If you want a thing done well, do it yourself -- a phrase coined by "the little corporal" Napoleon Bonaparte. Of course it didn't exactly work out well for him in the end. Still today, many of us try to tackle life with that attitude, putting our DIY skills to the test on various projects, from home improvement, to car repairs and even financial management.
With self-directed investment accounts, discount brokers, free online financial tools and an overabundance of online personal financial advice, it may seem like consumers today are well positioned to manage their own financial path.
But access to tools doesn't necessarily mean one has the skills to use them properly. Anyone can buy a pair of scissors for $10, but most of us aren't cutting our own hair these days, and with good reason.
The rise of self-directed Investing?
In Canada the number of online/discount brokerage accounts has steadily risen from 3.1 million in Q1 of 2008 to 4.7 million in Q1 2013, according to stats from Investor Economics. While investors have clearly demonstrated an interest in opening their own online/discount accounts, DIY or self-directed investing is more than simply picking stocks online.
Like all good financial management, self-directed investing involves the nitty-gritty research and management that comes with handling investments. The ability to access financial knowledge is easier than ever, and with social media and blogging, any investor can know what the Wall Street executive, hedge fund portfolio manager or financial oracle is thinking.
With up-to-date leading research, programs to model investments, and ability to side-step full-service brokerages or money managers, self-directed investing seems like the optimal way to grow one's savings. But like most things, there are downsides and limitations.
For instance, trading and maintenance fees can hurt your portfolio, even if you are avoiding management fees. And while access to financial research is extremely helpful, it doesn't mean one has the know-how or time required to understand the implications of what they're are reading.
Many people turn to the self-directed route in an effort to boast their coffers through their own financial skills.

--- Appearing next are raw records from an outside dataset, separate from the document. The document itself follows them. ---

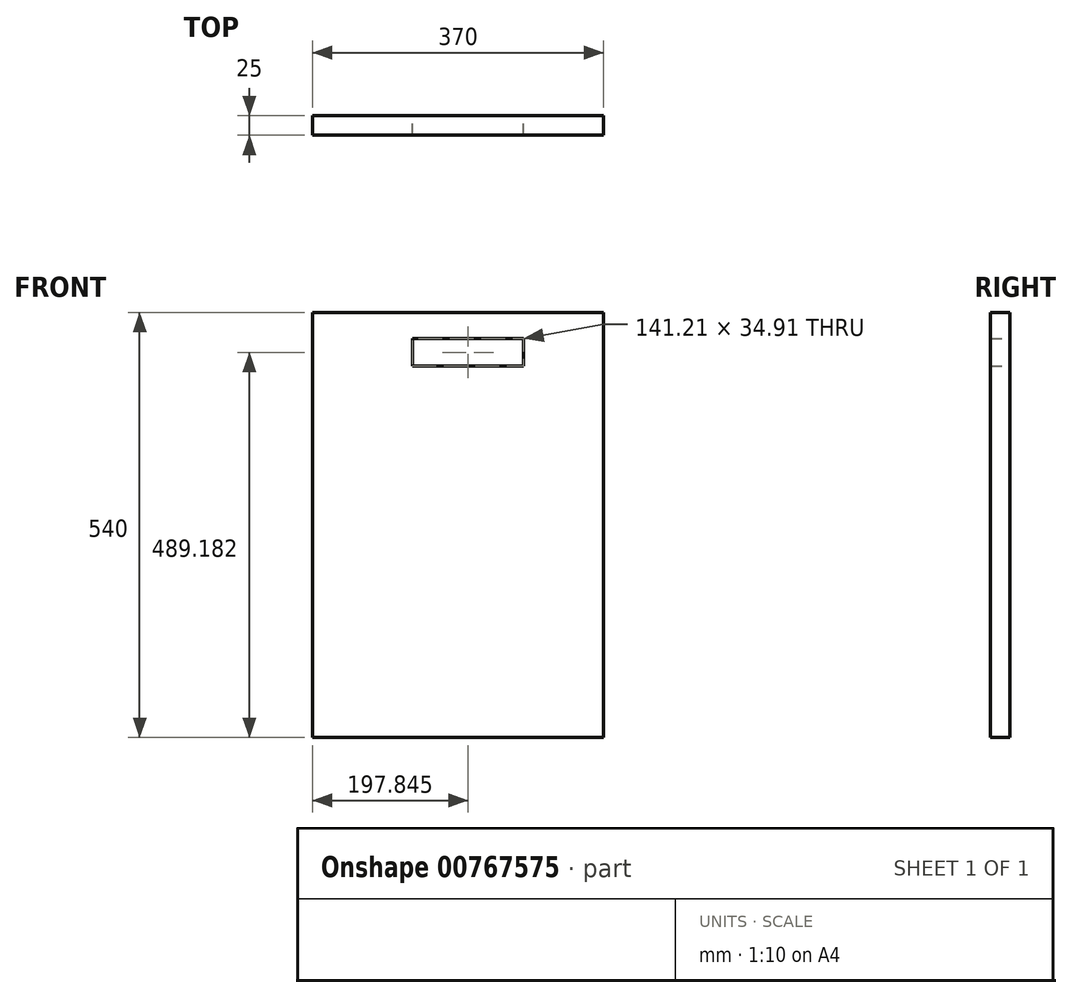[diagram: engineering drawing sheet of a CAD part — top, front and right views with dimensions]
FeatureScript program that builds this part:
annotation { "Feature Type Name" : "Feature", "Feature Type Description" : "" }
export const myFeature = defineFeature(function(context is Context, id is Id, definition is map)
    precondition{}
    {
        {
            var Q0;
            Q0=qCreatedBy(makeId("Front.planeOp"),FACE);
            var sketch = newSketch(context, id + "F0", { "sketchPlane" : qUnion([Q0])});
            skLineSegment(sketch, "E0.bottom", {"start": v(-191.96, 264.91) * mm, "end": v(178.04, 264.91) * mm});
            skLineSegment(sketch, "E0.top", {"start": v(-191.96, -275.09) * mm, "end": v(178.04, -275.09) * mm});
            skLineSegment(sketch, "E0.left", {"start": v(-191.96, 264.91) * mm, "end": v(-191.96, -275.09) * mm});
            skLineSegment(sketch, "E0.right", {"start": v(178.04, 264.91) * mm, "end": v(178.04, -275.09) * mm});
            skLineSegment(sketch, "E1.bottom", {"start": v(-64.72, 231.55) * mm, "end": v(76.49, 231.55) * mm});
            skLineSegment(sketch, "E1.top", {"start": v(-64.72, 196.64) * mm, "end": v(76.49, 196.64) * mm});
            skLineSegment(sketch, "E1.left", {"start": v(-64.72, 231.55) * mm, "end": v(-64.72, 196.64) * mm});
            skLineSegment(sketch, "E1.right", {"start": v(76.49, 231.55) * mm, "end": v(76.49, 196.64) * mm});
            skLineSegment(sketch, "E2", {"start": v(-6.96, -275.09) * mm, "end": v(-6.96, 264.91) * mm, "construction": true});
            skSolve(sketch);
        }
        {
            var Q0;
            Q0 = qSketchRegion(id + "F0", true);
            var Q1;
            Q1=makeQuery(id+"F0.imprint","IMPRINT",FACE,{"disambiguationData":[TD([[makeQuery(id+"F0.imprint","IMPRINT",EDGE,{"derivedFrom":sQuery(id+"F0.wireOp",EDGE,"E0.bottom")}),-1.0]])]});
            extrude(context, id + "F1", {"entities" : qUnion([Q0, Q1]), "depth" : 25 * mm, "offsetDistance" : 25 * mm});
        }
    });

However those that do not have a sufficient level of investment knowledge or discipline may be doing themselves a financial disservice by discounting the role of the professional advisor.
Although people will argue the 2008 financial crisis undermined the financial expertise of the investment industry, it proved how complex the financial sector can be, even for those on the inside.
The risks involved in managing your own investments are not always readily clear. It comes down to not only your ability to understand finance or buying and selling shares, but your emotional ability to objectively manage risk, understand asset allocation and exposure to certain asset classes during volatile times. It is much easier to invest when the market is in an upswing, but navigating a downturn is something people are often completely unprepared for.
Staying on track
Whereas financial knowledge and enthusiasm are great attributes, the following points will help every self-directed investor to stay on the right track:
Understanding financial markets
• It may seem obvious but if you are going to take charge of you own finances, you better make sure you have the know-how to manage your money effectively. If you are going to be your own investment advisor, you need to read important financial documents and a company prospectus in order to select suitable investment opportunities and recognize potential risks.
Understanding of your investment goals
• It's easier to achieve what you want if you have a clear target and this is no different when investing. Your investment strategy and approach will differ depending on whether you are saving for short-term or long-term goals. The amount of time you have to invest and the level of growth you hope to realize will influence the type of assets you should choose and the level of risk you should take.
Understand your risk tolerance
• As Warren Buffet explains, risk comes from not knowing what you're doing. This is especially true for self-directed investors and is best measured by one's ability to handle investment loss. Unfortunately, risk is a fundamental part of investment management; as a self-directed investor you need to understand the level of risk (potential loss) you are willing to take in the hope of longer term gains.
Understand where to invest
• Creating a suitable asset allocation based on investment goals and risk tolerance is the Achilles heel of many self-directed investors. Investing across a range of asset classes that are aligned to your overall objectives is a vital step for any DIY investor. By diversifying your money across different investments, you can help reduce short-term investment volatility and increase long-term growth. As the saying goes: Don't put all your eggs in one basket!
Understand that you may need help
• For some, managing their own investments is the way to go, for most it is a time and labour-intensive path where the benefits don't necessarily outweigh the costs and commitment. Demands from our careers, family and the other aspects of our busy lives mean we have limited time required to be our own full time financial manager.
For those who do decide to go it on their own, it may be wise to see a fee-based advisor to get objective advice on your investment strategy approach. Fee-based advisors charge up-front hourly rates for their time and can help you map out an investment plan that you can implement on your own. However, if you feel you have the ability, time and discipline to manage your own investments, you may be quite capable of making the right decisions without the help of an advisor. Like everything else in investing, one size does not fit all.